--- Information Enclosed Below ---

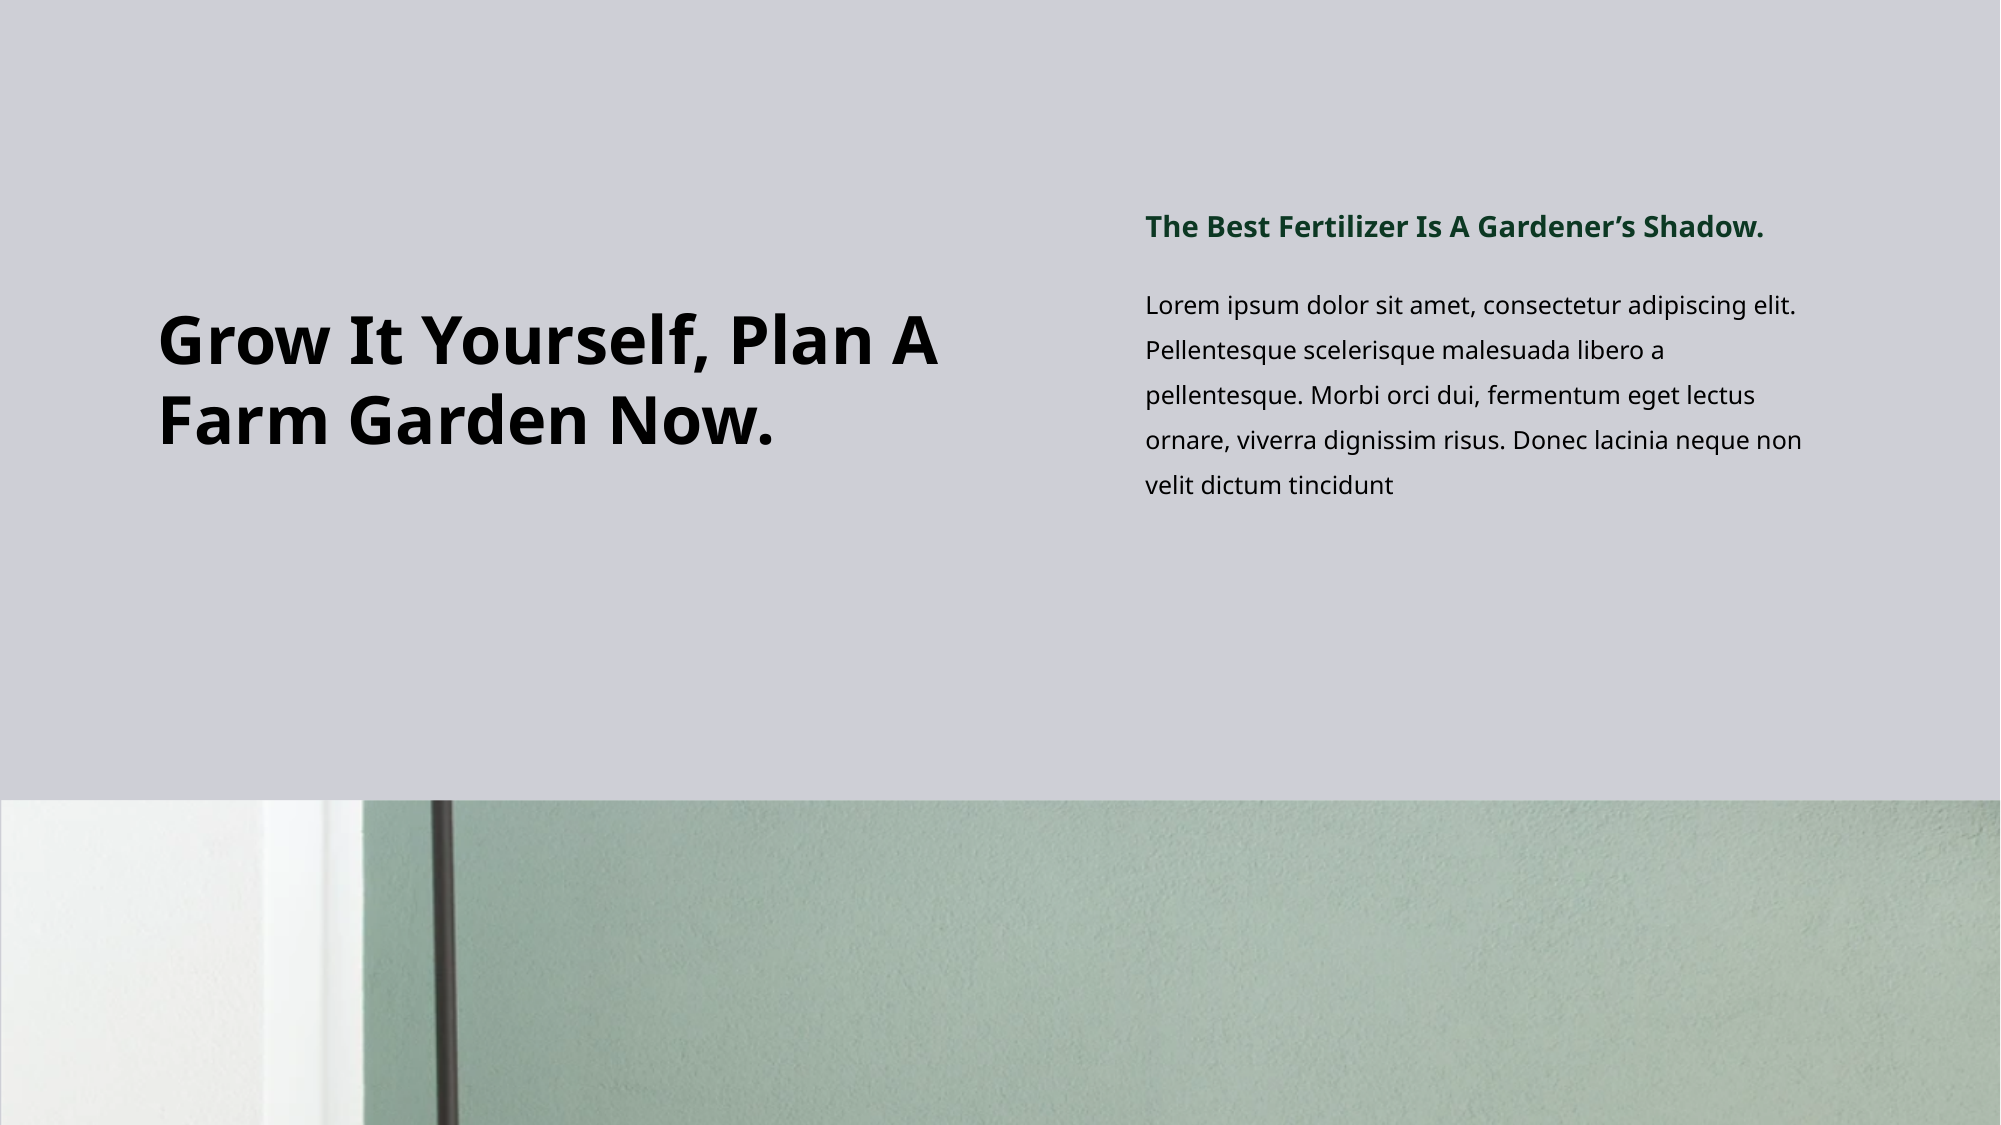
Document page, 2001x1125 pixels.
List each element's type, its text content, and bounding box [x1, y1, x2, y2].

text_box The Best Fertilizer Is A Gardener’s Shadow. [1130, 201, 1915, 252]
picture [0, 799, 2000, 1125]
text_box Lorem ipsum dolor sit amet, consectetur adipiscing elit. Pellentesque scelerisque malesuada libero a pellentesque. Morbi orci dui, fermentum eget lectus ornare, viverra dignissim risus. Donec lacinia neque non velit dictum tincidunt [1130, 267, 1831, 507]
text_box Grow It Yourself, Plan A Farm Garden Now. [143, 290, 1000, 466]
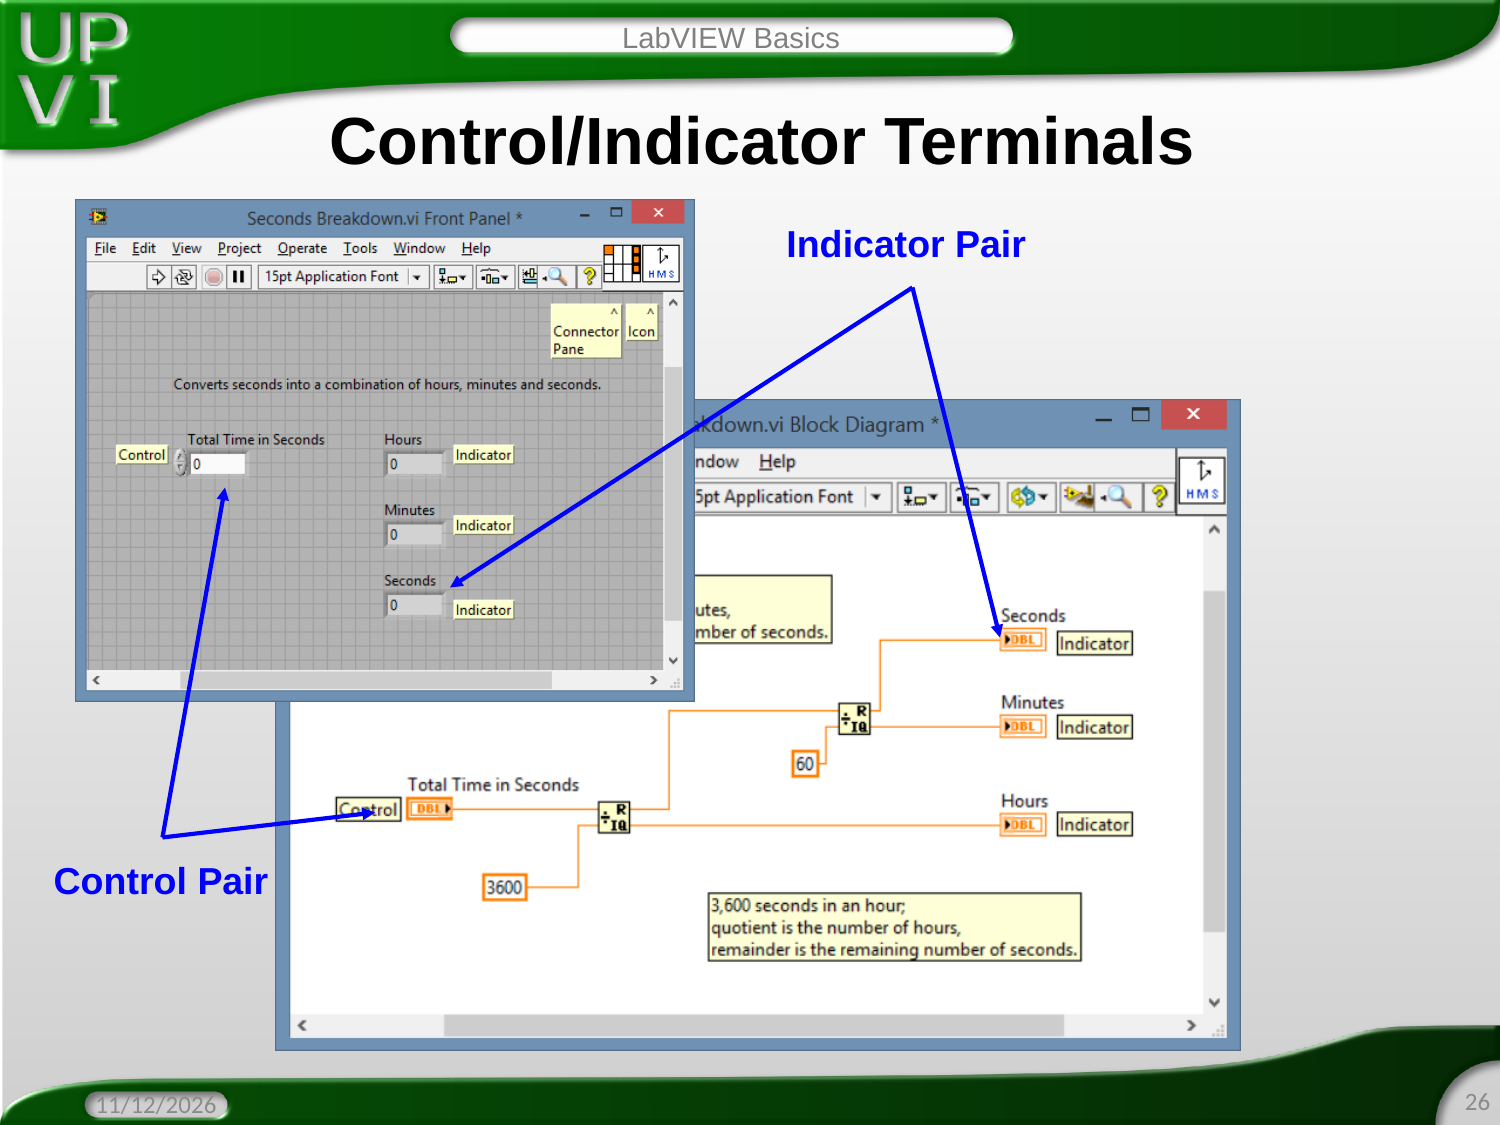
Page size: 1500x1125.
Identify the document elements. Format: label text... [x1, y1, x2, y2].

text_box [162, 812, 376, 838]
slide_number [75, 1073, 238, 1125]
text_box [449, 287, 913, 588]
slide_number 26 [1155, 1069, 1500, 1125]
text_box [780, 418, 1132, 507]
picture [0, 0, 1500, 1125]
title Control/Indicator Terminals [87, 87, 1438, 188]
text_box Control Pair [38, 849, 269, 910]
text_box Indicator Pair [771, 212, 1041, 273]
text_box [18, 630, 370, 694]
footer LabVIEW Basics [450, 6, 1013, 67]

--- End of Enclosed Information ---
--- Information Enclosed Below ---

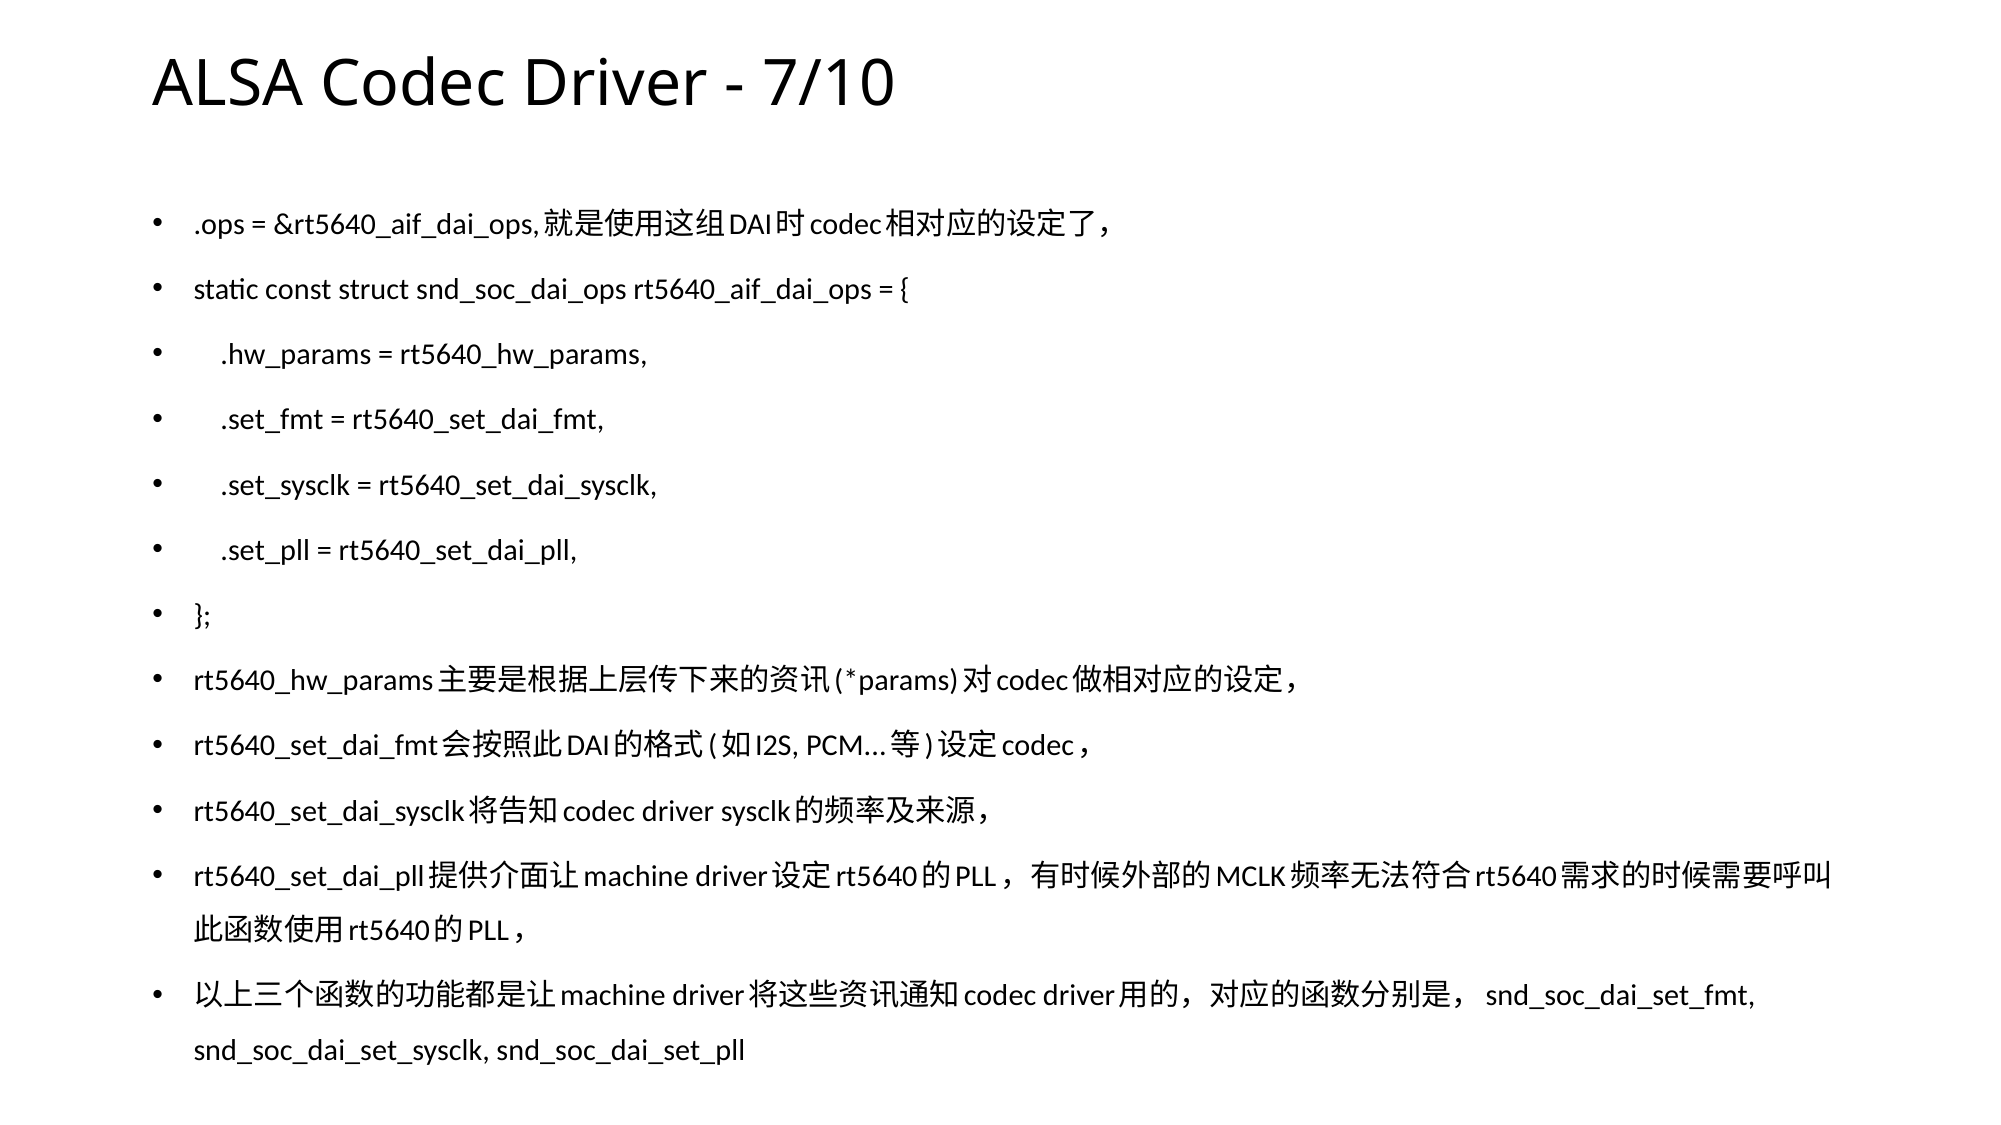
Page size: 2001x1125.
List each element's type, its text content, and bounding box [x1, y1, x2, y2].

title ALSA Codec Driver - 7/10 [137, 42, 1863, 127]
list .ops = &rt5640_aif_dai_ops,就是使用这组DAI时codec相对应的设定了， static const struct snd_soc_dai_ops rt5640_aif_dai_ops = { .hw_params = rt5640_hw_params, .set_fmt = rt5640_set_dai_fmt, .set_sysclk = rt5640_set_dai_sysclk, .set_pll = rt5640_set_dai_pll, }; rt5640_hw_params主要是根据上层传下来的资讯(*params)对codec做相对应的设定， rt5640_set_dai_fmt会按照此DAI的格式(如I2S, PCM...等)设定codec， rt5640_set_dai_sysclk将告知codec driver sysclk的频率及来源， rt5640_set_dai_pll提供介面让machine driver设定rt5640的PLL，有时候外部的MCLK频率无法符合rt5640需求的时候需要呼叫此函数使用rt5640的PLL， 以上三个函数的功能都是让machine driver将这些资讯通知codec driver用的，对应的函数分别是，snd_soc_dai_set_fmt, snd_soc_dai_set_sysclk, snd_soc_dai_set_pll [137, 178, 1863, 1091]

--- End of Enclosed Information ---

Work task =
When the word "size" appears in a line of the listing, copy that line.

Written solution =
Page size: 1500x1125.
Page size: 2001x1125.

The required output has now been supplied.